TASK DETAILS.
Lines from the one containing "If a person" to the end of the entries below must be reproduced exactly, with both end lines kept and no other line added.

Stored data entries:
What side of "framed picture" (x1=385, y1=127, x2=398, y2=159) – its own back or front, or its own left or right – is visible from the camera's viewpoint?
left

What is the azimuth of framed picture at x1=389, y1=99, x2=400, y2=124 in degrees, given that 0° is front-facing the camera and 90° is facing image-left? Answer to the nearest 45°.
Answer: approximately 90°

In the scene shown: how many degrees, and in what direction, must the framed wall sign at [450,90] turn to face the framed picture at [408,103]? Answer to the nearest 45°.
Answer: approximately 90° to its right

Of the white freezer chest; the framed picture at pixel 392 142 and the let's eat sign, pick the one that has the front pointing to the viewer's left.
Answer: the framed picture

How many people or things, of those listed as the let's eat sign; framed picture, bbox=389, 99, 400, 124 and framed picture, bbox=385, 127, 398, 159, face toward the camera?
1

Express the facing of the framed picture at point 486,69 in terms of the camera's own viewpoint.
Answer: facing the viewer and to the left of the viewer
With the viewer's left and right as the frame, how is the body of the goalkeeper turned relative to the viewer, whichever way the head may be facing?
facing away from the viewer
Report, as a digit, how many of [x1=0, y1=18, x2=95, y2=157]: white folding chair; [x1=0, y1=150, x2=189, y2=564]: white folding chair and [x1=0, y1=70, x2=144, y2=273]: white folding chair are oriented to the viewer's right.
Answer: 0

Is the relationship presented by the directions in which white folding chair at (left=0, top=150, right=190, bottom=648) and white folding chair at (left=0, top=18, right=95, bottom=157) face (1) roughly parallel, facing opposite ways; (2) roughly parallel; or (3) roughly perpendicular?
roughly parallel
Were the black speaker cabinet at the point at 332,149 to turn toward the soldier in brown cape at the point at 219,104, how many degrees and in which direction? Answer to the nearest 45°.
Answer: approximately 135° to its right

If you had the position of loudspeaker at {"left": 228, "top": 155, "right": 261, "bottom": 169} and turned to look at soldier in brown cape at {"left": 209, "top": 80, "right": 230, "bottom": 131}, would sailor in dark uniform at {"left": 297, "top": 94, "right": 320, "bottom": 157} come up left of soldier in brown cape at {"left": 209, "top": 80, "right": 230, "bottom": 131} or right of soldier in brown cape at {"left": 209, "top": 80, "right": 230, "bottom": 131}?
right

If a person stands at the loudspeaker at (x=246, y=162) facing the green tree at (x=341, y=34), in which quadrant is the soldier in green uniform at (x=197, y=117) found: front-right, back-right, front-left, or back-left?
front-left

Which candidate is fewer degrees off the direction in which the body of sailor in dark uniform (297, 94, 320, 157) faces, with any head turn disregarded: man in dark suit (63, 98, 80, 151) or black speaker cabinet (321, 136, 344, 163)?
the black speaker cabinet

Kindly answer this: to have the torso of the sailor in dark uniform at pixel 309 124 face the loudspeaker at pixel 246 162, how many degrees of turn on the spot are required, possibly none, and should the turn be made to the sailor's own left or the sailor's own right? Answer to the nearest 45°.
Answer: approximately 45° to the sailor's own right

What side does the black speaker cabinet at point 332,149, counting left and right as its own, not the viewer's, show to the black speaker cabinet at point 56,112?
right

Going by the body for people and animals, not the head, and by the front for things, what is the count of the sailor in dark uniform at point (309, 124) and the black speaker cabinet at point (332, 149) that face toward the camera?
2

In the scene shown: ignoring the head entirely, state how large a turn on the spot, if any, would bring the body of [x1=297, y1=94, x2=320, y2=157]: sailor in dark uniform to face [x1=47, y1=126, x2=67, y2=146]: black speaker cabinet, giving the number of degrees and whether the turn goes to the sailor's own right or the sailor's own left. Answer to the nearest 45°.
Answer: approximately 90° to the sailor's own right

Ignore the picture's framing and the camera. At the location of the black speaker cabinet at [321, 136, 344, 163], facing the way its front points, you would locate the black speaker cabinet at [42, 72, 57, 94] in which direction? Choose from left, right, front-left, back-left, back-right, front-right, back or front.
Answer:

ANSWER SECTION.
If a person stands at the loudspeaker at (x=246, y=162) facing the green tree at (x=341, y=34), in which quadrant is the soldier in green uniform at (x=197, y=117) found: front-right, back-right, front-left, or back-left?
front-left

Which candidate is fewer degrees off the direction in which the body of sailor in dark uniform (297, 94, 320, 157) faces, with any head turn disregarded: man in dark suit (63, 98, 80, 151) or black speaker cabinet (321, 136, 344, 163)?
the black speaker cabinet

Kindly answer this: to have the torso of the sailor in dark uniform at pixel 309 124 face the loudspeaker at pixel 246 162, how many degrees of turn on the spot are required, possibly none, and should the turn be made to the sailor's own left or the sailor's own right? Answer to the nearest 45°.
Answer: approximately 45° to the sailor's own right

What side does the black speaker cabinet at point 332,149, counting left and right as its own, not the viewer's, show to the black speaker cabinet at point 56,112?
right

Going by the body for people and animals, not the head, and by the front for things, what is the count of the sailor in dark uniform at point (309, 124) and the black speaker cabinet at point (332, 149) that face toward the camera?
2

In the scene shown: ignoring the head entirely, state how large a turn on the spot, if any, would bring the body of [x1=297, y1=94, x2=320, y2=157]: sailor in dark uniform to face [x1=47, y1=126, x2=67, y2=146]: black speaker cabinet, giving the number of degrees and whether the turn goes to the sailor's own right or the sailor's own left. Answer to the nearest 45°.
Answer: approximately 90° to the sailor's own right

Ignore the picture's framing and the camera. At the location of the black speaker cabinet at [321, 136, 344, 163], facing the way its front points, you would locate the black speaker cabinet at [42, 72, 57, 94] in which direction? Choose from left, right, front-left, back-left, back-right, front-right, back or front.
Answer:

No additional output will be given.